Five-grain bumper harvest

This dish comes from a Chinese idiom – Wu Gu Feng Deng (五谷丰登) – in which wu gu means five grains and feng deng means a bumper harvest.

So a stir fry of five grains and vegetables – corn, pine nuts, celery, cashew nuts and carrots – symbolizes a productive year ahead.

Five-grain bumper harvest. Photo: Asia Times/Lin Wanxia
Five-grain bumper harvest. Photo: Asia Times/Lin Wanxia

Stir-fried fresh vegetables

For my family, the greens will be either lettuce or spinach. If we are to follow Cantonese tradition, the region where I was born and raised, lettuce is the best choice. Its pronunciation in Cantonese – sang choy (生菜) – is similar to sang choi (生财), which means growing rich. (Note: choy has a flat tone, while choi has a low tone.)

Stir-fried fresh lettuce. Photo: Photo: Asia Times/Lin Wanxia
Stir-fried fresh lettuce. Photo: Photo: Asia Times/Lin Wanxia

But to follow the convention of Chaozhou (alternatively transliterated as Chiu Chow or Teochew), a coastal city in Guangdong province where my parents come from, spinach carries an auspicious meaning. In Chaozhou dialect, spinach has a nickname – fei long (飞龙) – which is literally translated as flying dragon.

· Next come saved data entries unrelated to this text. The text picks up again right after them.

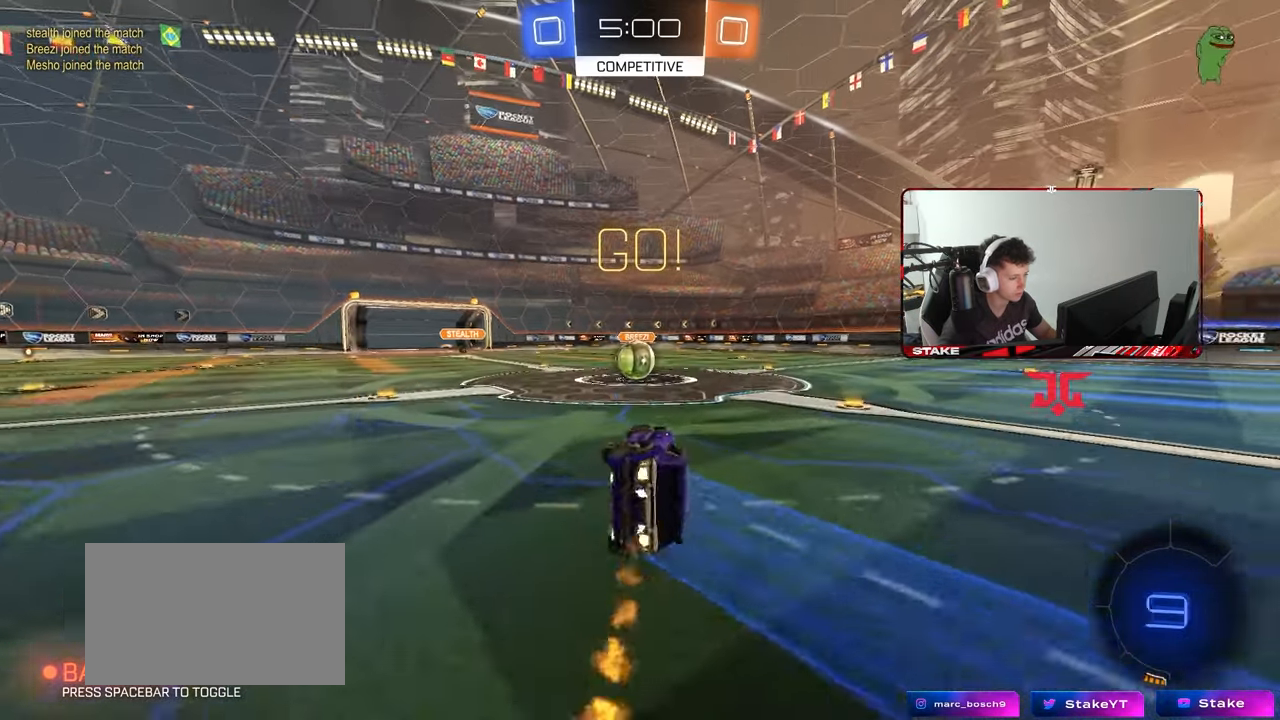
{"keys": ["w"], "mouse": ["right"], "mouse_move": "still", "events": [[117, "shift", "up"], [200, "a", "up"], [200, "mouse_left", "up"], [200, "s", "up"], [433, "a", "down"], [433, "w", "down"], [483, "a", "up"], [483, "mouse_right", "down"]]}
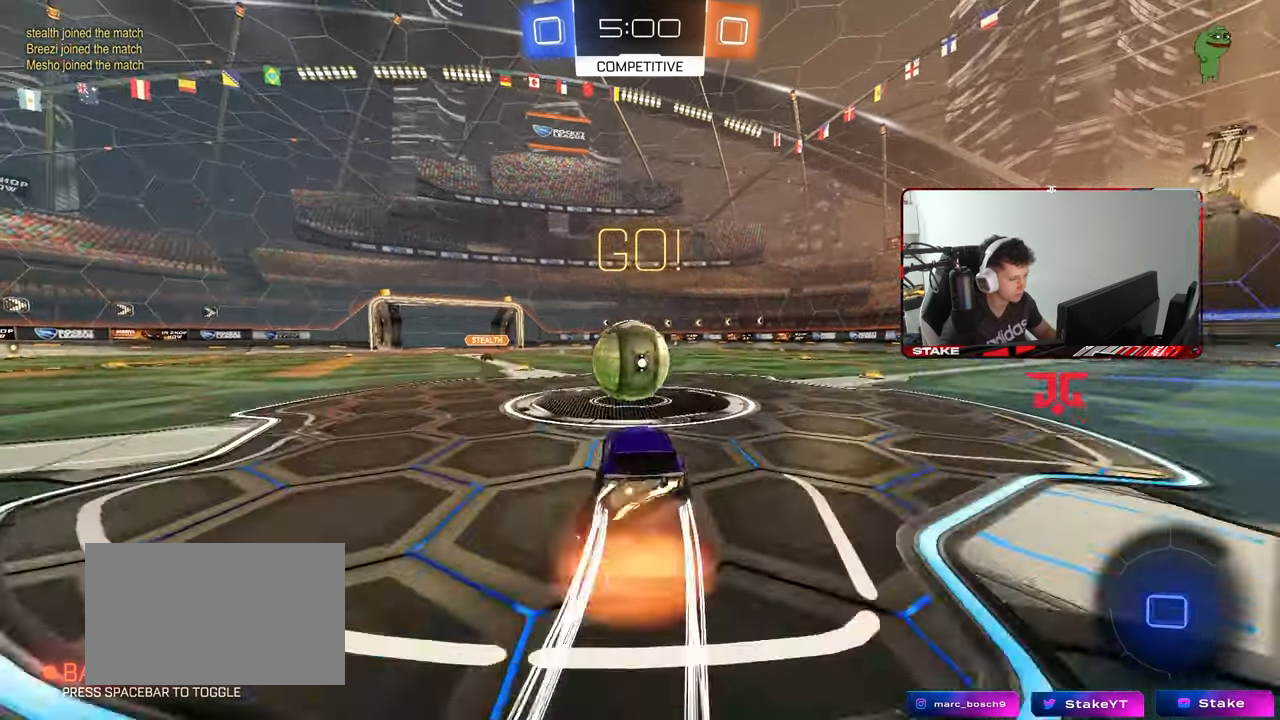
{"keys": ["d", "s", "shift"], "mouse": [], "events": [[33, "w", "up"], [133, "d", "down"], [133, "mouse_right", "up"], [133, "w", "down"], [183, "shift", "down"], [217, "mouse_right", "down"], [317, "s", "down"], [317, "w", "up"], [433, "mouse_right", "up"]]}
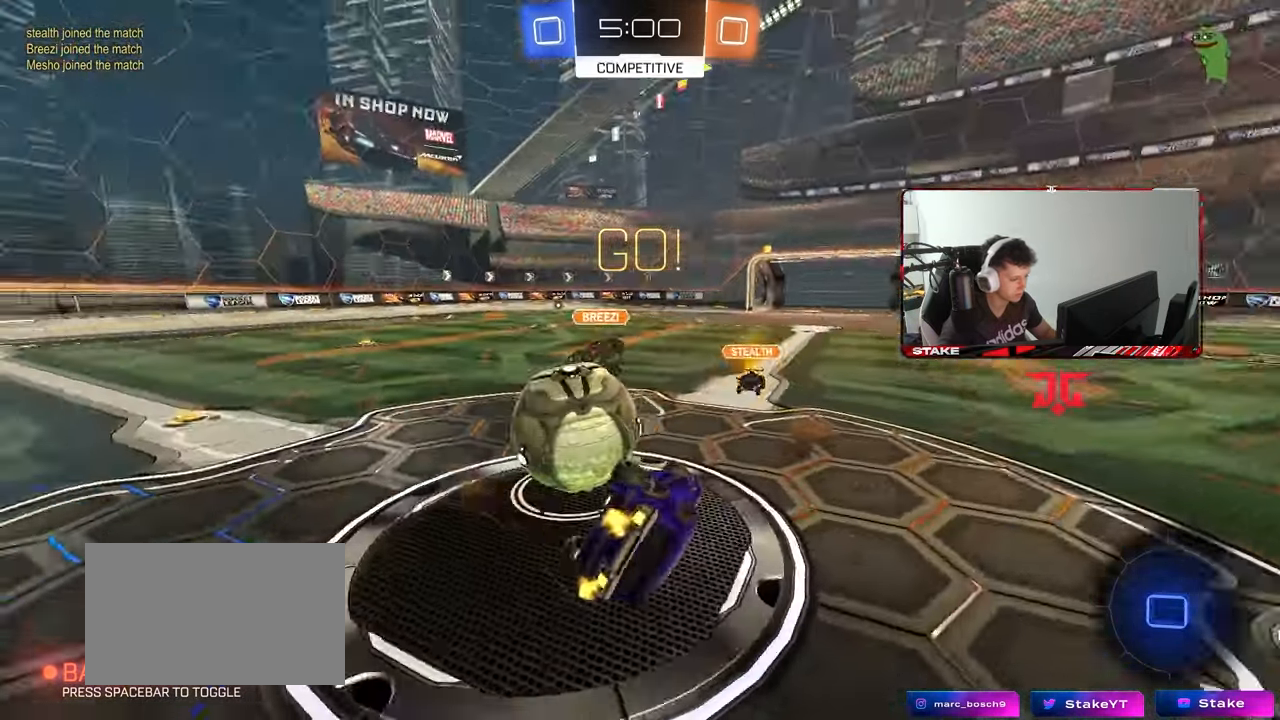
{"keys": ["d"], "mouse": [], "mouse_move": "still", "events": [[50, "s", "up"], [183, "w", "down"], [417, "shift", "up"], [467, "w", "up"]]}
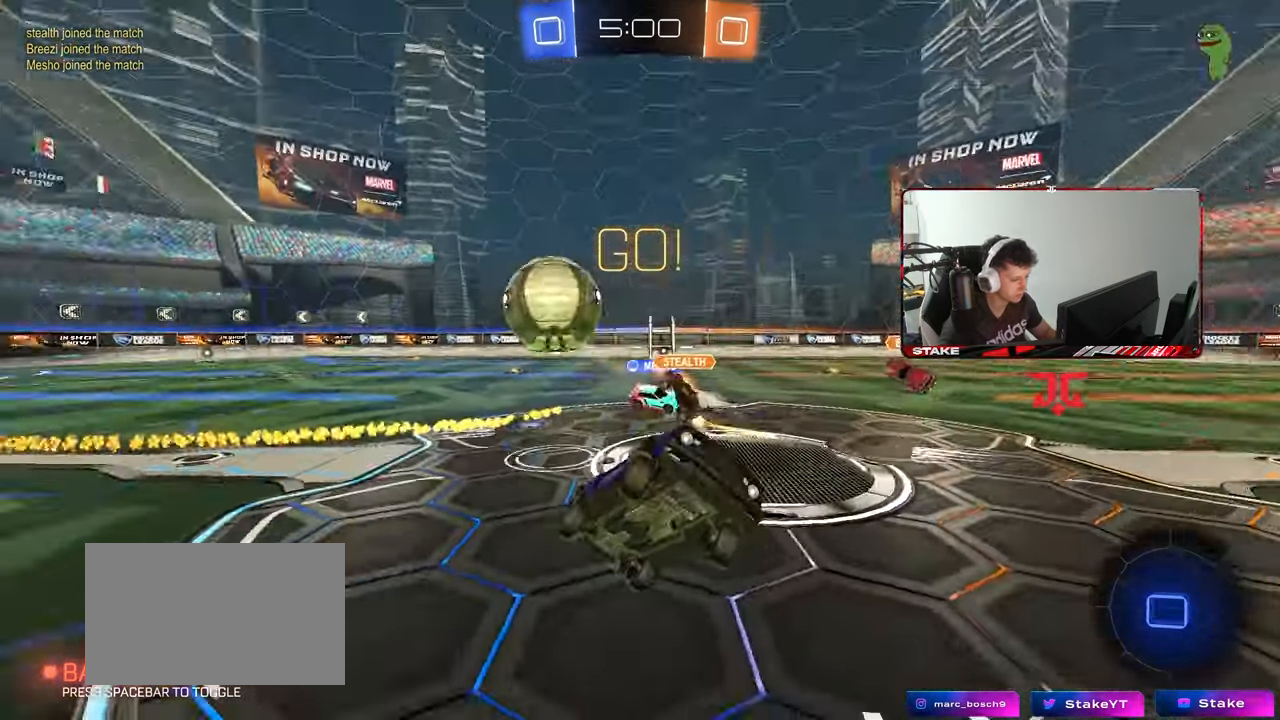
{"keys": ["d", "space", "w"], "mouse": [], "mouse_move": "still", "events": [[17, "d", "up"], [250, "w", "down"], [433, "space", "down"], [483, "d", "down"]]}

Sweet dessert of lotus seeds and lily bulbs

A sweet soup simmered with lotus seeds and lily bulbs is also a good choice. For example, lily bulbs are called pak hap (百合) in Cantonese, which could be interpreted as “everything meets your expectations.”

Sweet soup with lotus seeds and lily bulbs. Photo: Asia Times/Lin Wanxia
Sweet soup with lotus seeds and lily bulbs. Photo: Asia Times/Lin Wanxia

Rice cake

Rice cake, or nian gao (年糕) in Chinese, meaning Lunar New Year cake, is the first choice for dessert. Because the Cantonese word for cake is gao (糕), a homonym of the word for high (高), eating this on New Year’s Eve symbolizes achieving one’s ambition for a job promotion or higher salary in the coming year.

Rice cake. Photo: Photo: Asia Times/Lin Wanxia
Rice cake. Photo: Photo: Asia Times/Lin Wanxia

It should be noted that these are just some of the dishes that can be served and there are many more. What matters most is that the family shares in the love and joy of a carefully prepared and symbolic reunion dinner.

As we say in my home province of Guangdong, Kung Hei Fat Choi (Happy New Year).